* [Selected excerpt]:
*-*-*

Anyway... even if we agreed unequivocally that someone's alternate worldview was ['good'/'valid'/worthy of respect/protection/not to be condemned/criticised] even *though* it drove him to kill himself, a case could be made for Sam actually being traumatised and possibly even *physically* ill. Which opens another can of worms - how do we decide if someone is making 'a lifestyle choice' by believing in something bizarre or if they are actually ill and in need of treatment?

And so on and so on... this is an incredibly sticky subject, and I'm sure we could discuss it for months and not come to any conclusion.

What happened in Life On Mars, I think, is the writers and the majority of the audience getting thoroughly charmed by a 'mad' perspective - so charmed that in the end, they sort of moved collectively to the 'mad' character's alternate reality with him and lost any chance at an outside perspective. So, in a way, this is a case of mass delusion. I would have liked it and called it very clever and all kinds of positive adjectives if I got a sense from the ep that this had happened with *any* kind of awareness on behalf of the writers.

(Sorry, the last paragraph doesn't tie in very well with the rest of this post. My brain is mush today.)

Re: Reality

From: [identity profile] candogirl.livejournal.com - Date: 2007-04-15 08:00 pm (UTC) - Expand

Reply, part two

Date: 2007-04-12 11:39 pm (UTC)
From: [identity profile] hmpf.livejournal.com
>As to what the writers intended, well I can not believe they didn't intentionally gray the ending up so that the audience could interpret it however they wanted. But I will say that I generally don't care what a writer, painter, or actor set out intending to do. As you know, art work has a life of it's own and once it is made it no longer belongs to the people that created it. Therefore their wants shouldn't effect your enjoyment. As someone studying literature, I'm sure you are used to finding meaning in a text and seeing a common theme that the author most likely didn't intend to create. We find our own meanings to fit our own tastes. We subconsciously lay the framework of an idea into the things we do.

Well, you're presenting only one side of an eternal debate in literary criticism here. ;-) I happen to be an adherent of the other side, at least to some degree. I 'get' the whole 'death of the author' thing, of course, and it's an appealing idea. We all make our own meanings, no doubt about that. Fanfiction is all about that, and that is one of the reasons I love fanfic.

There is a qualitative difference between legitimate personal meanings and legitimate *interpretations*, though. A story can have a thousand different meanings to a thousand different people. But, unless perhaps if it's by Philip K. Dick or David Lynch ;-), there *is* a limit to the amount of legitimate interpretations. Meaning is unlimitied because it is ultimately personal. But a proper interpretation *is* limited by the framework laid by the author. (Yes, I know this is a bit of an unfashionable idea in modern criticism. I guess I'm a bit of a traditionalist here. It's okay, though - I'm fairly avant-garde and radical in other areas. ;-)) There is a certain amount of leeway to 'what it all can mean', but it's not infinite. A legitimate interpretation needs to be supported by evidence; if I'm personally convinced that the universe is ruled by Flying Green Elephants, I'm perfectly free to interpret the plot of Life On Mars as portraying the mysterious workings of the Flying Green Elephants. That would be my personal meaning. But it would not be a legitimate interpretation.

*-*-*

* [Requirement 1]: Extract everything from "Well, you're presenting" down to "I love fanfic." in the Life On Mars discussion, and copy it word for word.

*-*-*

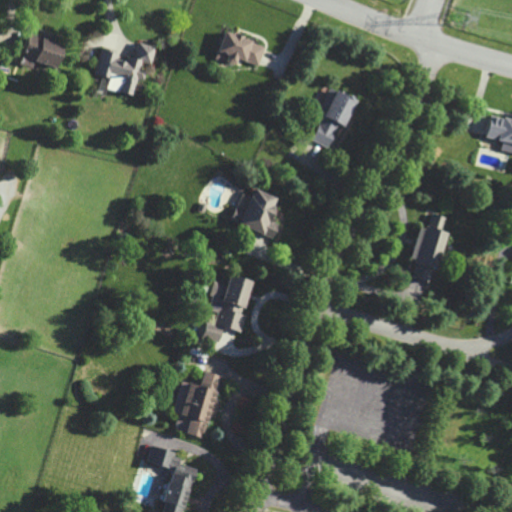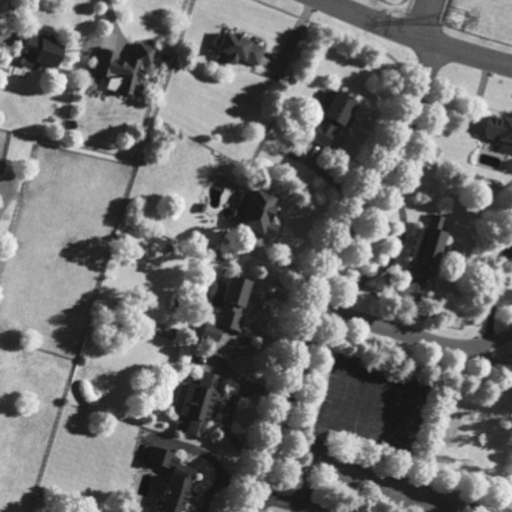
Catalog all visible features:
road: (10, 9)
power tower: (455, 17)
road: (113, 18)
road: (421, 19)
road: (408, 36)
building: (236, 49)
building: (38, 51)
building: (121, 67)
building: (328, 115)
building: (499, 132)
road: (3, 197)
building: (253, 212)
road: (397, 246)
building: (425, 248)
road: (327, 272)
building: (227, 302)
road: (375, 327)
building: (209, 332)
road: (437, 347)
building: (198, 403)
road: (227, 413)
road: (200, 452)
road: (375, 477)
building: (171, 478)
road: (223, 484)
road: (292, 503)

*-*-*

* [Requirement 2]: Lay out everything in the entries from the start down to the line containing "building: (209, 332)", inclusive, as a JSON list of strings with one string per line. Skip blank lines, and leave the pictures out of the answer.

* [Written reply 1]:
Well, you're presenting only one side of an eternal debate in literary criticism here. ;-) I happen to be an adherent of the other side, at least to some degree. I 'get' the whole 'death of the author' thing, of course, and it's an appealing idea. We all make our own meanings, no doubt about that. Fanfiction is all about that, and that is one of the reasons I love fanfic.

* [Written reply 2]:
[
  "Catalog all visible features:",
  "road: (10, 9)",
  "power tower: (455, 17)",
  "road: (113, 18)",
  "road: (421, 19)",
  "road: (408, 36)",
  "building: (236, 49)",
  "building: (38, 51)",
  "building: (121, 67)",
  "building: (328, 115)",
  "building: (499, 132)",
  "road: (3, 197)",
  "building: (253, 212)",
  "road: (397, 246)",
  "building: (425, 248)",
  "road: (327, 272)",
  "building: (227, 302)",
  "road: (375, 327)",
  "building: (209, 332)"
]